4054 Sayılı Rekabetin Korunması Hakkındaki Kanuna Getirilen Değişikliklere İlişkin Hukuki Değerlendirmeler

7246 Sayılı Rekabetin Korunması Hakkında Kanunda Değişiklik Yapılmasına Dair Kanun (“Değişiklik Kanunu”) 24.06.2020 tarihli ve 31165 sayılı Resmi Gazete’de yayımlanmıştır.

İşbu yazımızda, Değişiklik Kanunu ile getirilen i) Muafiyet rejiminde yapılan değişiklikler, ii) Etkin rekabetin önemli ölçüde azaltılması testi, iii) Rekabet Kurulu tarafından teşebbüslere yönelik getirilecek davranışsal ve yapısal tedbirler, iv) Yerinde incelemelerde Rekabet Kurulu’nun dijital ve elektronik ortamdaki bilgi ve belgeleri inceleme yetkisi, v) De Minimis Kuralı ve vi) Taahhüt ve uzlaşma süreçlerine ilişkin getirilen değişiklikler incelenektir.

      I.          Muafiyet Rejiminde Yapılan Değişiklikler

Değişiklik Kanunu’nun 1. maddesi vasıtasıyla 4054 Sayılı Rekabetin Korunması Hakkında Kanun’un (“Rekabet Kanunu”) “Muafiyet” başlıklı 5. maddesinde değişiklikler yapılmıştır. Eski madde metnine göre, 5. Maddedeki koşulların tamamının varlığı halinde Rekabet Kurulu’nun teşebbüsler arası anlaşma, uyumlu eylem ve teşebbüs birliği kararlarına yönelik  4. madde hükümlerinin uygulanmasından teşebbüsleri muaf tutma kararı verebileceği düzenlenmekteydi. Değişiklik Kanunu ile madde tadil edilmiş olup önceki metinde geçen; “Kurul tarafından 4 üncü madde hükümlerinin uygulanmasından muaf tutulmasına karar verilebilir” ibaresi “4 üncü madde hükümlerinin uygulanmasından muaftır” şeklinde değiştirilmiştir. Böylelikle, Değişiklik Kanunu ile “kendiliğinden muafiyet” anlayışı kanunlaşmış olup bundan böyle teşebbüsler, 5. Maddedeki şartları taşıyıp taşımadığını bizzat değerlendirecek ve taşıdığı kanaatinde iseler doğrudan muafiyetten yararlanacaklardır. Dolayısıyla bu noktada Rekabet Kurulu’na tanınan takdir yetkisi de ortadan kaldırılmıştır.

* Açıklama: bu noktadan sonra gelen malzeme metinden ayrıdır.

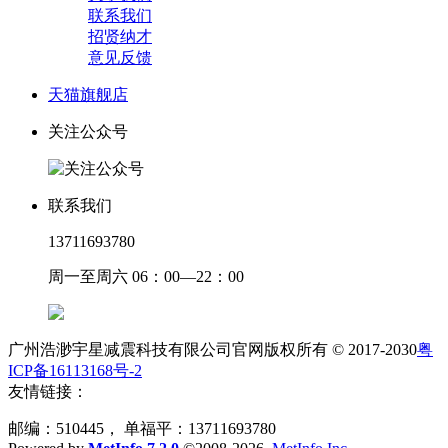
联系我们
招贤纳才
意见反馈
天猫旗舰店
关注公众号
联系我们
13711693780
周一至周六 06：00—22：00
广州浩渺宇星减震科技有限公司官网版权所有 © 2017-2030
粤
ICP备16113168号-2
友情链接：
邮编：510445， 单福平：13711693780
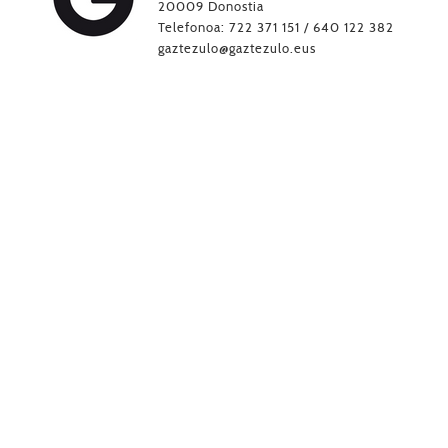
20009 Donostia
Telefonoa: 722 371 151 / 640 122 382
gaztezulo@gaztezulo.eus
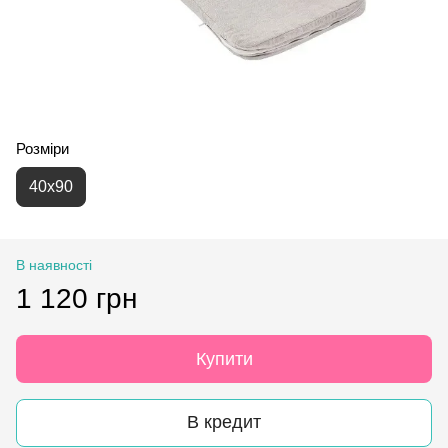
Розміри
40х90
В наявності
1 120 грн
Купити
В кредит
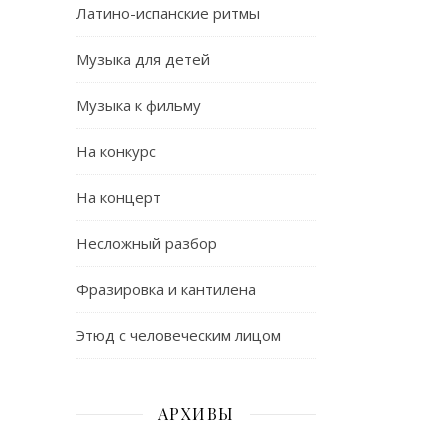
Латино-испанские ритмы
Музыка для детей
Музыка к фильму
На конкурс
На концерт
Несложный разбор
Фразировка и кантилена
Этюд с человеческим лицом
АРХИВЫ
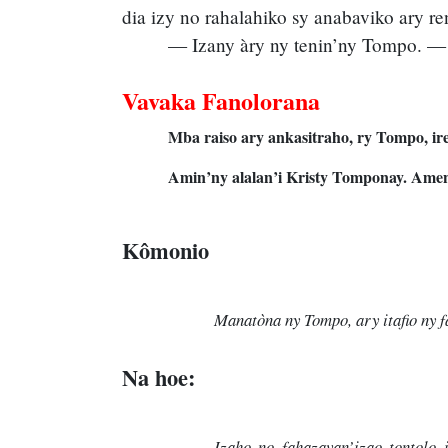
dia izy no rahalahiko sy anabaviko ary re
— Izany àry ny tenin’ny Tompo. — 
Vavaka Fanolorana
Mba raiso ary ankasitraho, ry Tompo, ire
Amin’ny alalan’i Kristy Tomponay. Ame
Kômonio
Manatòna ny Tompo, ary itafio ny f
Na hoe:
Izaho no fahazavan’izao tontolo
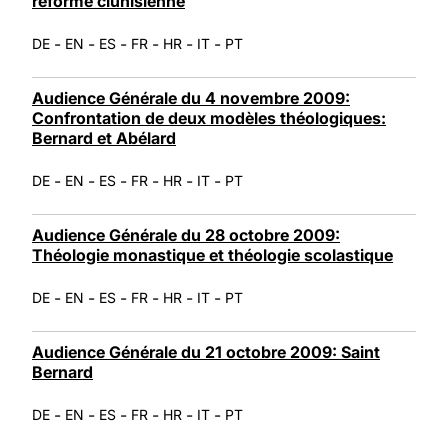
réforme clunisienne
-
-
-
-
-
-
DE
EN
ES
FR
HR
IT
PT
Audience Générale du 4 novembre 2009:
Confrontation de deux modèles théologiques:
Bernard et Abélard
-
-
-
-
-
-
DE
EN
ES
FR
HR
IT
PT
Audience Générale du 28 octobre 2009:
Théologie monastique et théologie scolastique
-
-
-
-
-
-
DE
EN
ES
FR
HR
IT
PT
Audience Générale du 21 octobre 2009: Saint
Bernard
-
-
-
-
-
-
DE
EN
ES
FR
HR
IT
PT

Yukarıda bahsi geçen düzenlemeye ek olarak; “İlgili teşebbüs veya teşebbüs birlikleri, 4 üncü madde kapsamındaki anlaşma, uyumlu eylem veya teşebbüs birliği kararının muafiyet şartlarını taşıdığının Kurul tarafından tespit edilmesi amacıyla Kuruma başvuruda bulunabilir.” hükmü getirilmiştir. Söz konusu hüküm uyarınca teşebbüslerin ve/veya teşebbüs birliklerinin muafiyet kapsamında olup olmama noktasında tereddüt halinde olması durumunda Rekabet Kurumu’na başvuruda bulunabileceği düzenlenmiştir.

Getirilen bu düzenleme ile teşebbüs ve/veya teşebbüs birliklerinin muafiyet kapsamında olup olmadıkları noktasında kendiliğinden yapacakları değerlendirmelerin Rekabet Hukuku prensiplerine uygun olup olmayacağı ve doğrudan muafiyet mekanizmasının nasıl işleyeceği konusu şimdilik soru işaretleri barındırmaktadır. Rekabet Kurumu’nun işbu değişiklik akabinde muafiyetlere ilişkin teşebbüslerin alacakları kararlara nasıl yaklaşacağı takip edilmesi gereken önemli konulardan biri olacaktır.

    II.          Etkin Rekabetin Önemli Ölçüde Azaltılması Testi

Değişiklik Kanunu’nun 2. maddesi vasıtasıyla Rekabet Kanunu’nun “Birleşme ve Devralma” başlıklı 7. maddesinde değişiklik yapılmıştır. Değişiklik öncesi metne göre,  Rekabet Kurumu tarafından yapılan birleşme ve devralma denetimlerinde “hakim durum testi” uygulanmaktaydı ve öncelikle birleşme ve devralma sonrası ilgili pazarda hakim durum yaratılıp yaratılmadığı tespit edilmek suretiyle incelemeler gerçekleştirilmekte idi.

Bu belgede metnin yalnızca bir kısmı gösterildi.